## Passage
....................

Tables and constraints

The fist thing needed to structure data following a relational paradigm are tables. In them, columns are defined which implement relation attributes, each one having a data type. To create a table in a database the create table statement is used.

create table books (
  book_id integer primary key autoincrement,
  title text not null
);

This will create the table books with columns book_id and title. The first column was defined as an integer primary key. The autoincrement part means each new row will automatically get an unique integer. The second column, named title, is a text field and was defined as not null.

When creating a table, it’s possible to define several attributes as a primary key, by using primary_key(attr_1,...,attr_n).

To relate two tables, a column can be defined as a foreign key. For example

create table bookshop(
    address text not null,
    name text not null,
    bs_id integer primary key autoincrement,
    owner_id integer not null,
    foreign key (owner_id)
        references owner (owner_id)
        on delete cascade
        on update no action
);

Here we created the bookshop table. This table has 4 columns: address, name, bs_id and owner_id. The most interesting one is the latter; the foreign key (owner_id) defines that column as a foreign key, references owner (owner_id) says that the foreign key in question (owner_id) points to the owner_id column in the owner table; the on delete cascade means that when the row the foreign key points to is deleted, the row storing the foreign key also gets deleted:

+---------------------------+
|BOOKSHOP                   |
+-------+----+-----+--------+
|address|name|bs_id|owner_id|
+-------+----+-----+--------+
| ----  | -- |  1  |    2   |--+
+-------+----+-----+--------+  |   +--------------------+
                               |   |OWNER               |
                               |   +------+----+--------+
                               |   |gender|name|owner_id|
                               |   +------+----+--------+
                               |   |  --  | -- |   1    |
                               |   +------+----+--------+
                               +-> |  M   | -- |   2    |
                                   +------+----+--------+

By defining a column as a foreign key, the database kowns that it has to enforce the referential integrity constraint. This means that every foreign key has to point to another existing row.

Another possible constraint in a table is the unique constraint, which makes it impossible to have two rows with the same value in the unique attribute. Just as with primary key, unique can be used in several columns. When used in several columns, like

create table book (
    book_id integer primary key autoincrement,
    title text not null unique,
        author_name text not null unique,
        unique(title, author_name)

....................

## Exercise objective
In the passage on tables and constraints, rewrite the part between "Tables and constraints" and "statement is used.", inclusive, with "relational paradigm" changed to "relational model".

....................

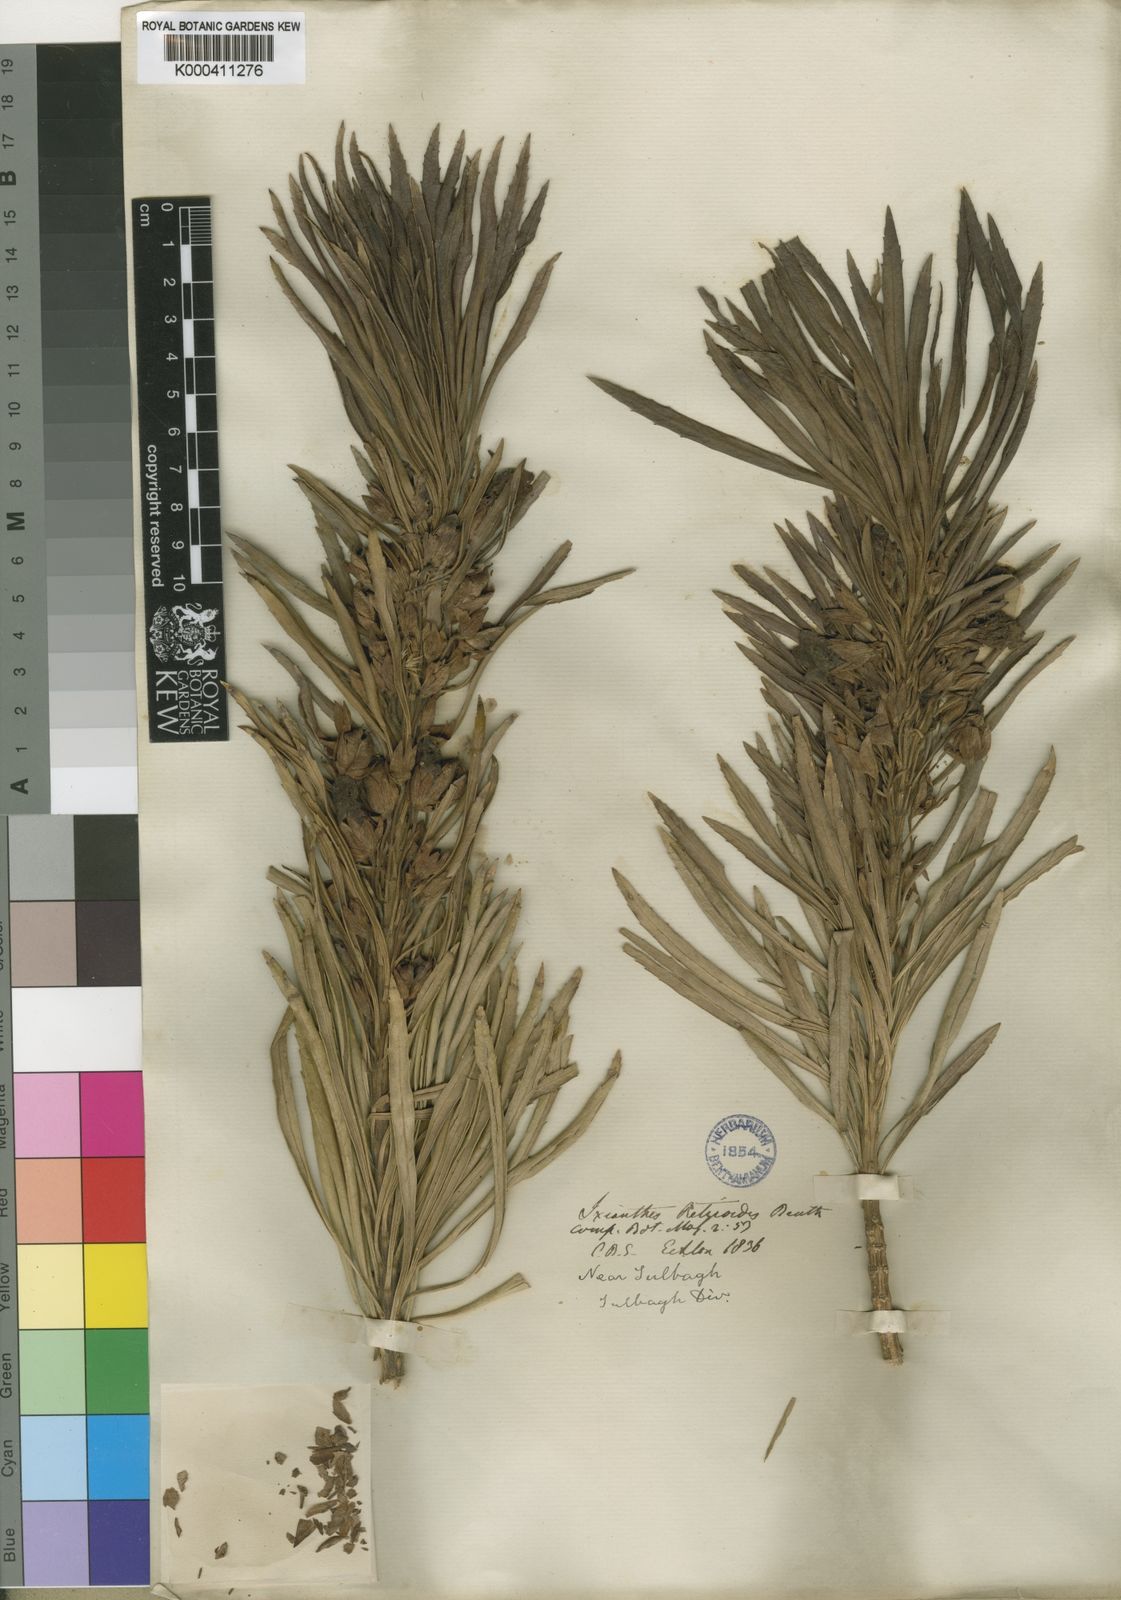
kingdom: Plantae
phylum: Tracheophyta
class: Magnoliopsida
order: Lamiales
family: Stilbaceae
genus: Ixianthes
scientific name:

....................

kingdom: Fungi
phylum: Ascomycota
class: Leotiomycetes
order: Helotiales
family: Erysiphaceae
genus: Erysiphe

....................

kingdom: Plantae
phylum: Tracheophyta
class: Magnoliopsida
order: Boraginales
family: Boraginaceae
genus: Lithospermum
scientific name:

....................

## Answer
Tables and constraints

The fist thing needed to structure data following a relational model are tables. In them, columns are defined which implement relation attributes, each one having a data type. To create a table in a database the create table statement is used.